--- Exercise directions ---
Where a line of the material includes the string "Critère", copy that line.

--- Material provided ---

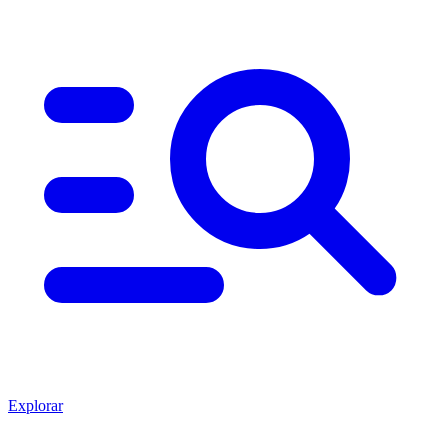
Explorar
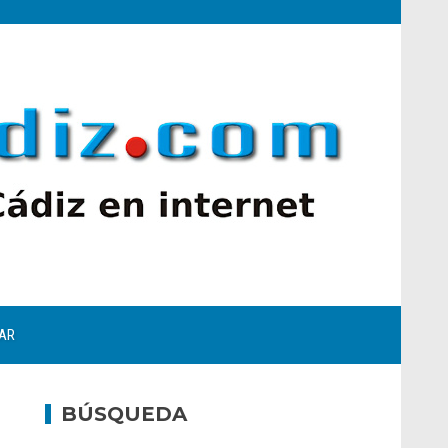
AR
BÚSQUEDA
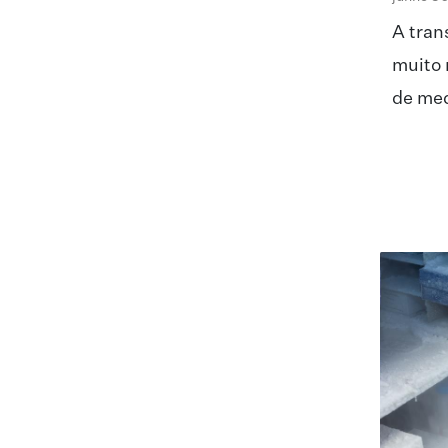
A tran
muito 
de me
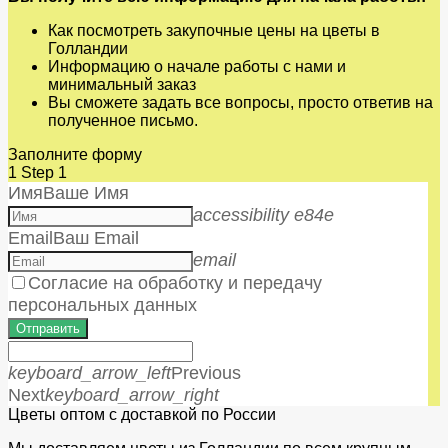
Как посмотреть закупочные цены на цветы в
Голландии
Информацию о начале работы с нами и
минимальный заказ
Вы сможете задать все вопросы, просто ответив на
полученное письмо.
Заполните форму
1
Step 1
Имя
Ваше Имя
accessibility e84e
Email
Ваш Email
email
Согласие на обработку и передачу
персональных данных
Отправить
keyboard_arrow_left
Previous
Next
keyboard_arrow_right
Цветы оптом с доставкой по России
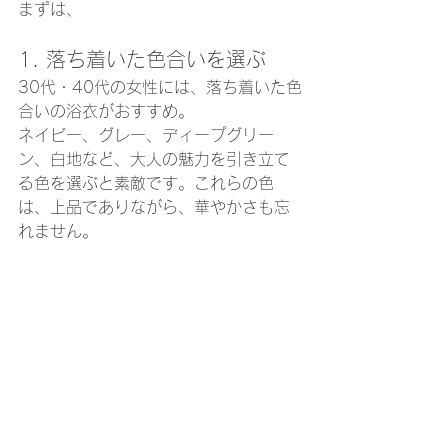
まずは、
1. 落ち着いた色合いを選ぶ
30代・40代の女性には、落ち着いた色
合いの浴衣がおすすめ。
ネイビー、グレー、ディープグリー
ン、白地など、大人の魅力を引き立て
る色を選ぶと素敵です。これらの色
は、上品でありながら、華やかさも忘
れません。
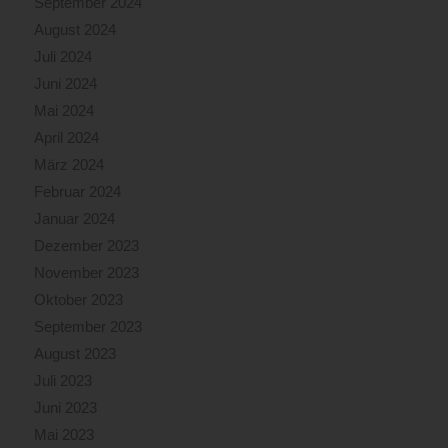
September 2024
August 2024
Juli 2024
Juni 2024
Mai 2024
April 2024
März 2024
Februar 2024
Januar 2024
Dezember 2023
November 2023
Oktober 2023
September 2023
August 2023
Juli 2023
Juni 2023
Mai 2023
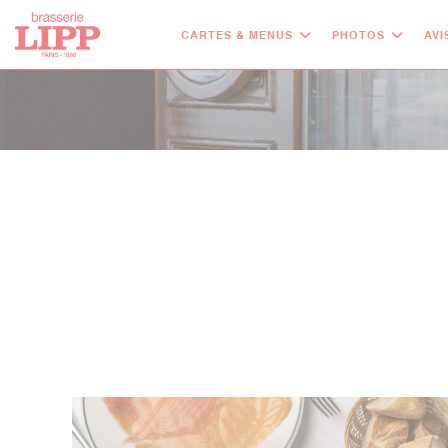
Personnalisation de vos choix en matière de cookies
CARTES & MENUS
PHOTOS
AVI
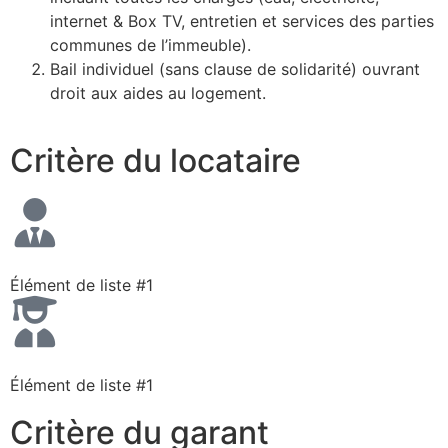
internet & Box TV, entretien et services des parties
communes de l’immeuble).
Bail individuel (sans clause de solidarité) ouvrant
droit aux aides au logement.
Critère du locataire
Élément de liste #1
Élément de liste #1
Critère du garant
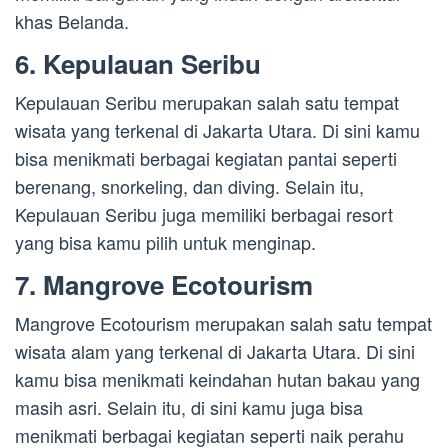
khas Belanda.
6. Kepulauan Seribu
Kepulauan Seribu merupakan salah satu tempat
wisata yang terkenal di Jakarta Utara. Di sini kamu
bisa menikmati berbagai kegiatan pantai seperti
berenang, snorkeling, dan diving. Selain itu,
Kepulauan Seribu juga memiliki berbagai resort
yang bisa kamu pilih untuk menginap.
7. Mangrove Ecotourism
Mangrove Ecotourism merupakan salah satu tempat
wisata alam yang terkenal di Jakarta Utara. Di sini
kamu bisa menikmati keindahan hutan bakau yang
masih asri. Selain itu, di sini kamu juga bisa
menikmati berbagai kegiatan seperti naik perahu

--- Solved problem ---
Critère du locataire
Critère du garant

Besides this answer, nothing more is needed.